Will states accept Obama’s insurance exchange fix?

Only three states have said so far that they will let insurers offer out-of-compliance plans.

Will states play along with President Barack Obama and his new plan to allow people who like their health insurance plans to stay on them an additional year?

The proposed fix, which Obama announced Thursday under intense pressure from his own party, was meant to address criticisms that he had lied to the American people when he said “if you like your plan, you can keep it” while campaigning for the health care overhaul. Between 7 million and 12 million people were set to receive cancellation notices because their plans don't meet the minimum standard of coverage required under the new law.

The uproar forced Obama to backpedal. He’ll now allow health insurance companies to continue to offer plans that do not meet his law’s standards for an additional year, to give people more time to transition to the new federal marketplace.

But Obama’s fix does not actually guarantee that millions of people will be able to keep their plans. Insurance is regulated at the state level, and state officials can reject Obama’s request. Secondly, insurers themselves are not required to reoffer the out-of-date plans to consumers.

As of Friday afternoon, regulators in at least three states had already announced they plan to reject the president’s request.

Arkansas Insurance Commissioner Jay Bradford said the change would be “too confusing” and would create “chaos.” Meanwhile, regulators in Vermont and Washington said they too were rejecting the renewals.

Erin Yang, a spokeswoman for the National Association of Insurance Commissioners, said the organization is concerned the president’s extension “could potentially be pretty damaging.” The organization worries that changing the rules so late in the game — when rates and plans for next year are already set — could create uncertainty and disruption in the market, Yang said.

Insurers and regulators were already three years into the process of phasing out plans that did not meet the law’s requirements and transitioning to the new federal and state marketplaces that rolled out on Oct 1.

Some states, however, jumped at the opportunity to re-enroll people in their old plans. Florida’s insurance commissioner said the state would allow the change, and Florida Blue, the state's largest insurance carrier, announced it would send new letters to the 300,000 people who received cancellation notices and offer to extend their old coverage.

Ohio and Kentucky’s commissioners also said they would allow the change, but mentioned it would be up to the insurers themselves whether to reach out to people with canceled plans and offer them renewal.

The vast majority of states are still deciding what to do, Yang said, as they try to work out with insurance companies whether the extension is even feasible.

“What we’ve heard from the rest of our members is, we’re talking to our carriers,” Yang said.

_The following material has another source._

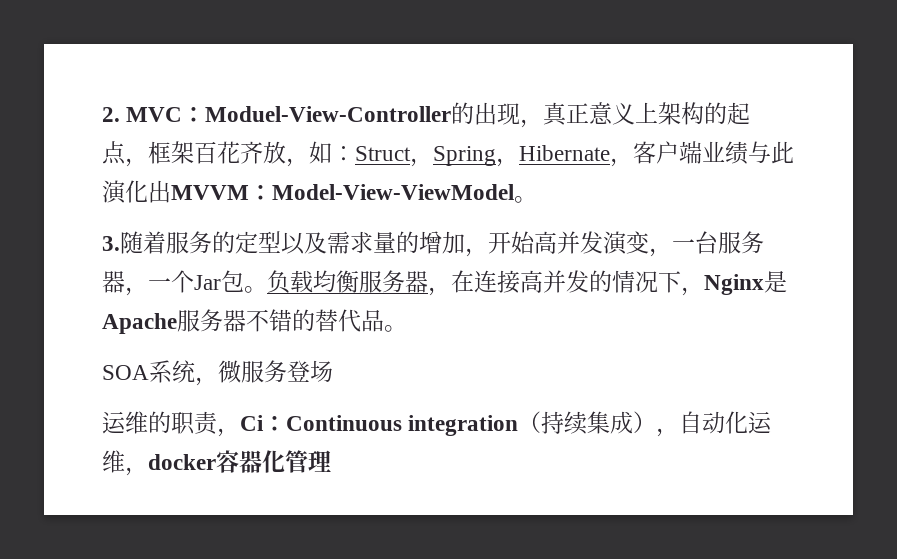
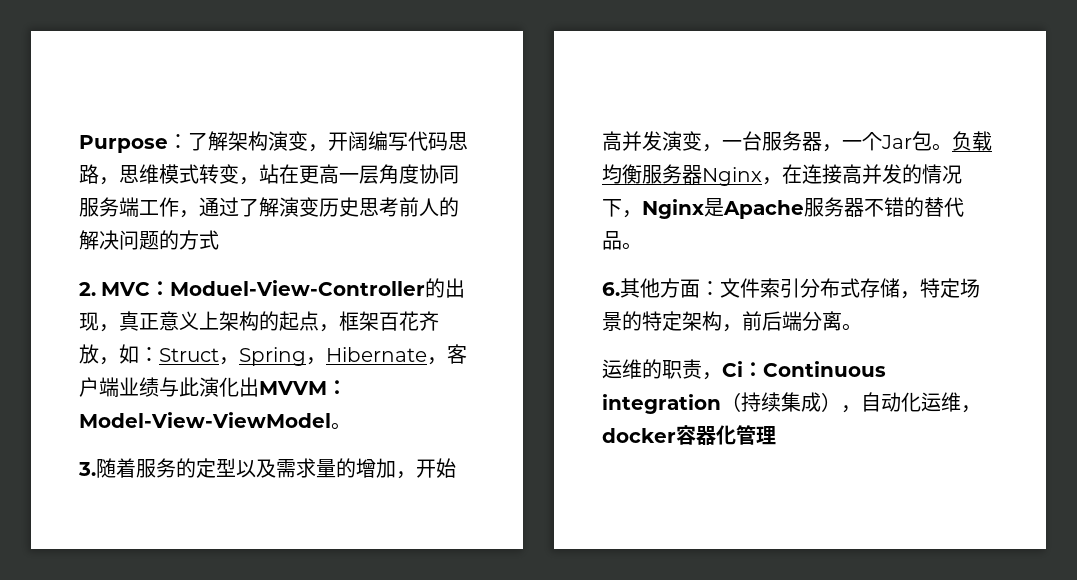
(102, 114) none -> [79,131,468,153] [79,164,459,185] [79,197,459,218] [79,230,219,250] Purpose：了解架构演变，开阔编写代码思路，思维模式转变，站在更高一层角度协同服务端工作，通过了解演变历史思考前人的解决问题的方式 //
(428, 282) none -> [702,167,762,186] Nginx
[102,360,333,386] SOA系统，微服务登场 -> [602,278,980,299] [602,311,862,332] 6.其他方面：文件索引分布式存储，特定场景的特定架构，前后端分离。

The insurance industry has not reacted favorably to Obama’s plan. America’s Health Insurance Plans’ President and CEO Karen Ignagni said in a statement Thursday that Obama’s fix could “destabilize the market and result in higher premiums for consumers.”

Ignagni said the change means more people could end up staying on their old plans, which will hike up costs for people participating in the new exchange. Many people on the individual market are younger and healthier, which means they are especially needed to participate in the new marketplace and offset the costs of older and sicker consumers.

But the federal subsidies available for many people through the federal exchange may lure consumers over on their own. People who stay with their old plan will not be eligible for subsidies.

And if many state regulators end up rejecting the change, it doesn’t appear that there would be a big affect on the exchange. Timothy Jost, a health care expert at Washington and Lee University, told Yahoo News he believes the impact on premiums and the insurance market will be negative, but small.

It would be a different story, however, if Congress compelled regulators and insurers to play ball. Thirty-nine House Democrats joined with more than 200 Republicans to pass a bill Friday that would go a step further than Obama’s plan, by actually requiring the insurers to extend their plans to people who received cancellation notices. Obama has threatened to veto the bill if it passes the Senate.

About 106,000 Americans signed up for individual coverage on the exchange in its first month of operation, far below the Obama administration’s targets. Federal budget officials expected 7 million people to enroll by the end of March.